# My first iPad 2 install



## JP Fabrication (Feb 20, 2008)

This is my friend's '08 MXT that I installed an ipad 2 as the source unit with an Audio Control Three.2 EQ. I relocated the air brake switch, turbo boost knob, and the HVAC.

I went up to SoundMan in Santa Clarita last week and picked up 90 degree passthrough 30 pin and the Schose AV cable which provides a switcable video out and 2.1 amps of charging.
The iPad is slid in from the side and self docks to the 30 pin so there is no need to physically plug in the 30 pin plug.

This is the beast













Stock dash











Finished


----------



## sh.moto.2 (Jul 2, 2010)

that audiocontrol indash eq works well as avolume control?


----------



## JP Fabrication (Feb 20, 2008)

sh.moto.2 said:


> that audiocontrol indash eq works well as avolume control?



Yes it does.


----------



## cgm246 (Jun 27, 2011)

nICE INSTALL, GOOD WORK...i LIKE THAT!


----------



## UrbanAssaultJeep (Sep 11, 2011)

Looks pretty decent!
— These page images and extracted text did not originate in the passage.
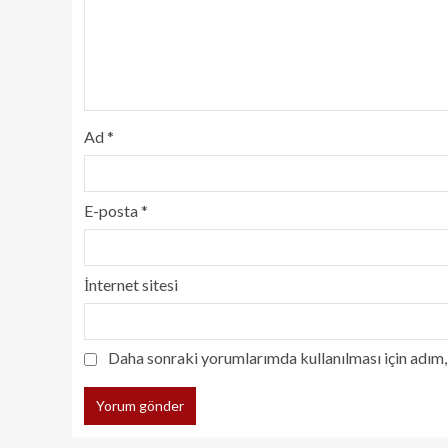
Ad
*
E-posta
*
İnternet sitesi
Daha sonraki yorumlarımda kullanılması için adım, 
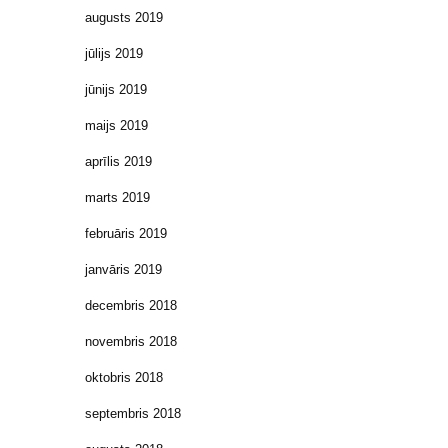
augusts 2019
jūlijs 2019
jūnijs 2019
maijs 2019
aprīlis 2019
marts 2019
februāris 2019
janvāris 2019
decembris 2018
novembris 2018
oktobris 2018
septembris 2018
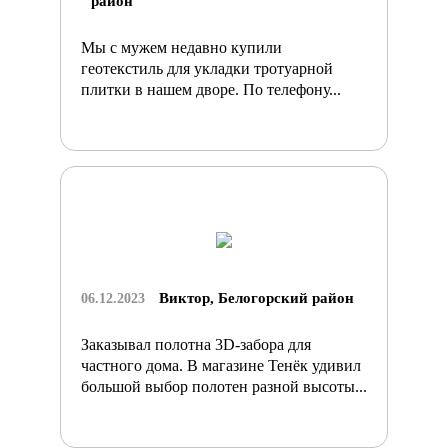
район
Мы с мужем недавно купили
геотекстиль для укладки тротуарной
плитки в нашем дворе. По телефону...
Виктор, Белогорский район
06.12.2023
Заказывал полотна 3D-забора для
частного дома. В магазине Тенёк удивил
большой выбор полотен разной высоты...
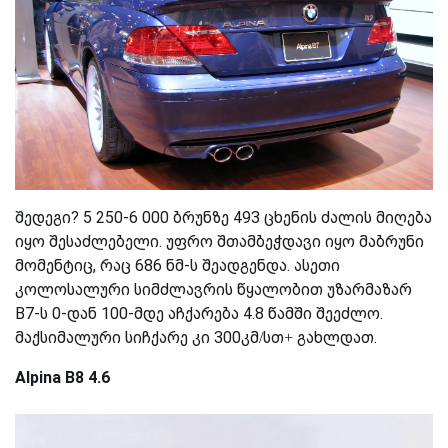
შედეგი? 5 250-6 000 ბრუნზე 493 ცხენის ძალის მიღება
იყო შესაძლებელი. უფრო შთამბეჭდავი იყო მაბრუნი
მომენტიც, რაც 686 ნმ-ს შეადგენდა. ასეთი
კოლოსალური სიმძლავრის წყალობით უზარმაზარ
B7-ს 0-დან 100-მდე აჩქარება 4.8 წამში შეეძლო.
მაქსიმალური სიჩქარე კი 300კმ/სთ+ გახლდათ.
Alpina B8 4.6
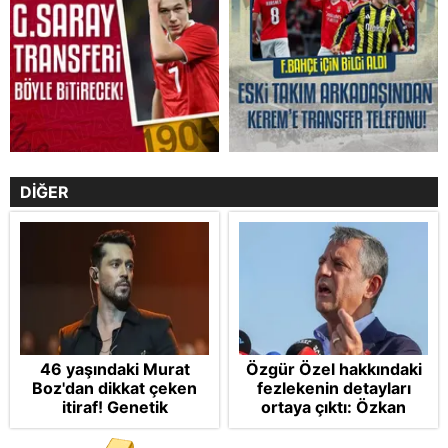
DİĞER
46 yaşındaki Murat
Özgür Özel hakkındaki
Boz'dan dikkat çeken
fezlekenin detayları
itiraf! Genetik
ortaya çıktı: Özkan
korkusunu açıkladı
Yalım’ın VIP araç ve
mavi valiz itirafları da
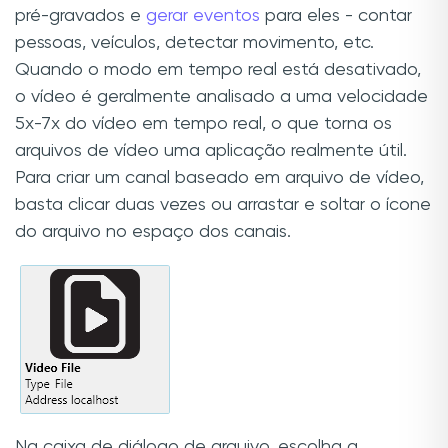
pré-gravados e
gerar eventos
para eles - contar
pessoas, veículos, detectar movimento, etc.
Quando o modo em tempo real está desativado,
o vídeo é geralmente analisado a uma velocidade
5x-7x do vídeo em tempo real, o que torna os
arquivos de vídeo uma aplicação realmente útil.
Para criar um canal baseado em arquivo de vídeo,
basta clicar duas vezes ou arrastar e soltar o ícone
do arquivo no espaço dos canais.
Na caixa de diálogo de arquivo, escolha a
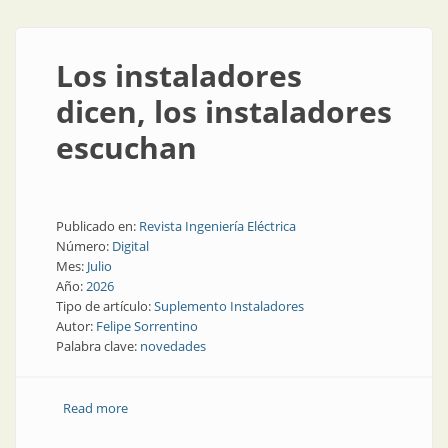
Los instaladores
dicen, los instaladores
escuchan
Publicado en:
Revista Ingeniería Eléctrica
Número:
Digital
Mes:
Julio
Año:
2026
Tipo de artículo:
Suplemento Instaladores
Autor:
Felipe Sorrentino
Palabra clave:
novedades
Read more
about Los instaladores dicen, los instaladores
escuchan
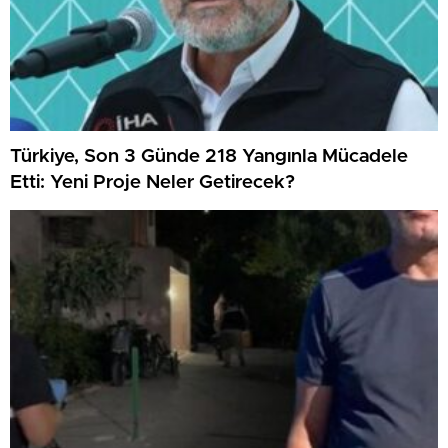
Türkiye, Son 3 Günde 218 Yangınla Mücadele
Etti: Yeni Proje Neler Getirecek?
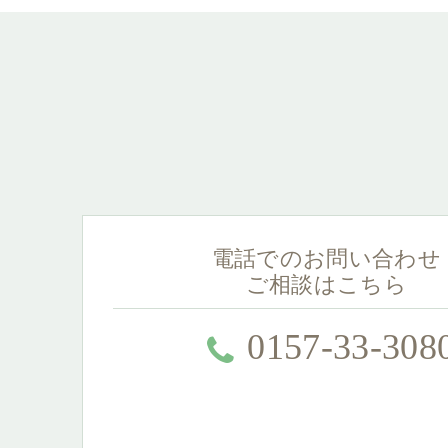
電話でのお問い合わせ
ご相談はこちら
0157-33-308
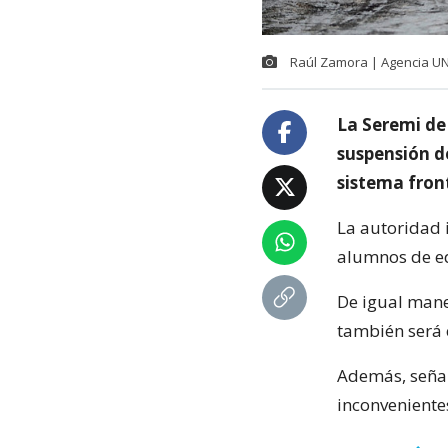
Raúl Zamora | Agencia U
La Seremi de
suspensión de
sistema fron
La autoridad 
alumnos de e
De igual maner
también será 
Además, señal
inconveniente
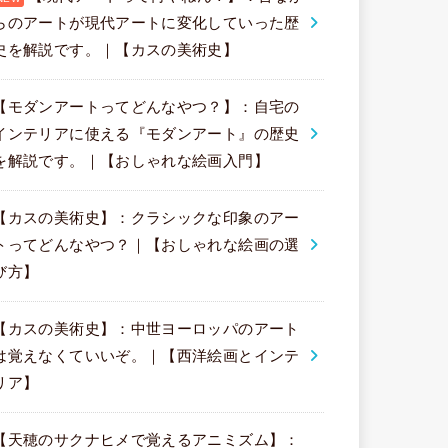
らのアートが現代アートに変化していった歴
史を解説です。｜【カスの美術史】
【モダンアートってどんなやつ？】：自宅の
インテリアに使える『モダンアート』の歴史
を解説です。｜【おしゃれな絵画入門】
【カスの美術史】：クラシックな印象のアー
トってどんなやつ？｜【おしゃれな絵画の選
び方】
【カスの美術史】：中世ヨーロッパのアート
は覚えなくていいぞ。｜【西洋絵画とインテ
リア】
【天穂のサクナヒメで覚えるアニミズム】：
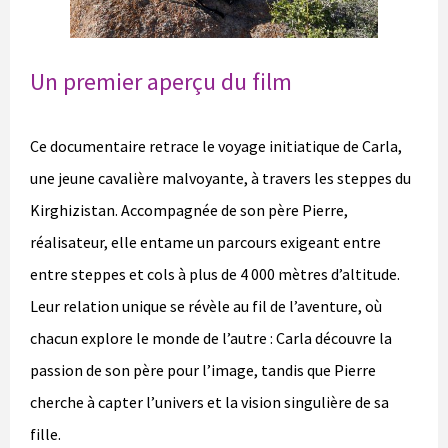
Un premier aperçu du film
Ce documentaire retrace le voyage initiatique de Carla,
une jeune cavalière malvoyante, à travers les steppes du
Kirghizistan. Accompagnée de son père Pierre,
réalisateur, elle entame un parcours exigeant entre
entre steppes et cols à plus de 4 000 mètres d’altitude.
Leur relation unique se révèle au fil de l’aventure, où
chacun explore le monde de l’autre : Carla découvre la
passion de son père pour l’image, tandis que Pierre
cherche à capter l’univers et la vision singulière de sa
fille.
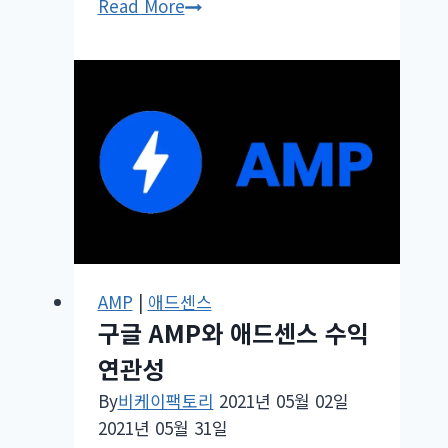
티
Read More
스
토
리
블
로
그
애
드
센
스
전
AMP
|
애드센스
구글 AMP와 애드센스 수익
면
광
연관성
고
By
비케이팩토리
2021년 05월 02일
수
2021년 05월 31일
익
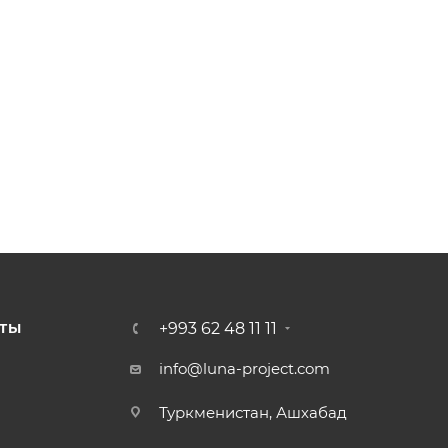
+993 62 48 11 11
ТЫ
info@luna-project.com
Туркменистан, Ашхабад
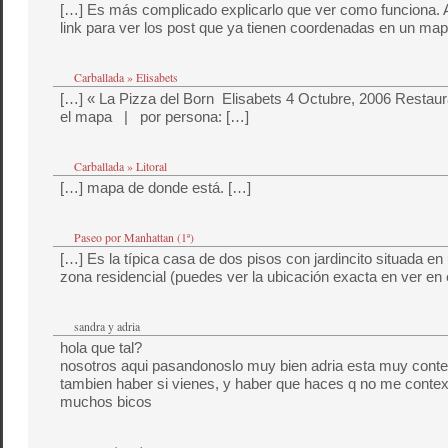
[…] Es más complicado explicarlo que ver como funciona. A
link para ver los post que ya tienen coordenadas en un map
Carballada » Elisabets
[…] « La Pizza del Born Elisabets 4 Octubre, 2006 Restau
el mapa | por persona: […]
Carballada » Litoral
[…] mapa de donde está. […]
Paseo por Manhattan (1ª)
[…] Es la típica casa de dos pisos con jardincito situada en 
zona residencial (puedes ver la ubicación exacta en ver en 
sandra y adria
hola que tal?
nosotros aqui pasandonoslo muy bien adria esta muy conte
tambien haber si vienes, y haber que haces q no me contexta
muchos bicos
Love the truck!


----------



## strokin340 (Jul 31, 2008)

the truck looks beast....very nice install...


----------



## Dakota548ci (Jan 5, 2008)

Very clean install. Love the truck.


----------



## SonicBoomAudio (May 9, 2010)

Badass truck, and very clean instal


----------



## silversound (Feb 5, 2010)

Darn that is some nice work


----------



## 2010hummerguy (Oct 7, 2009)

Sick truck! I had no idea these existed, only the CXT.


----------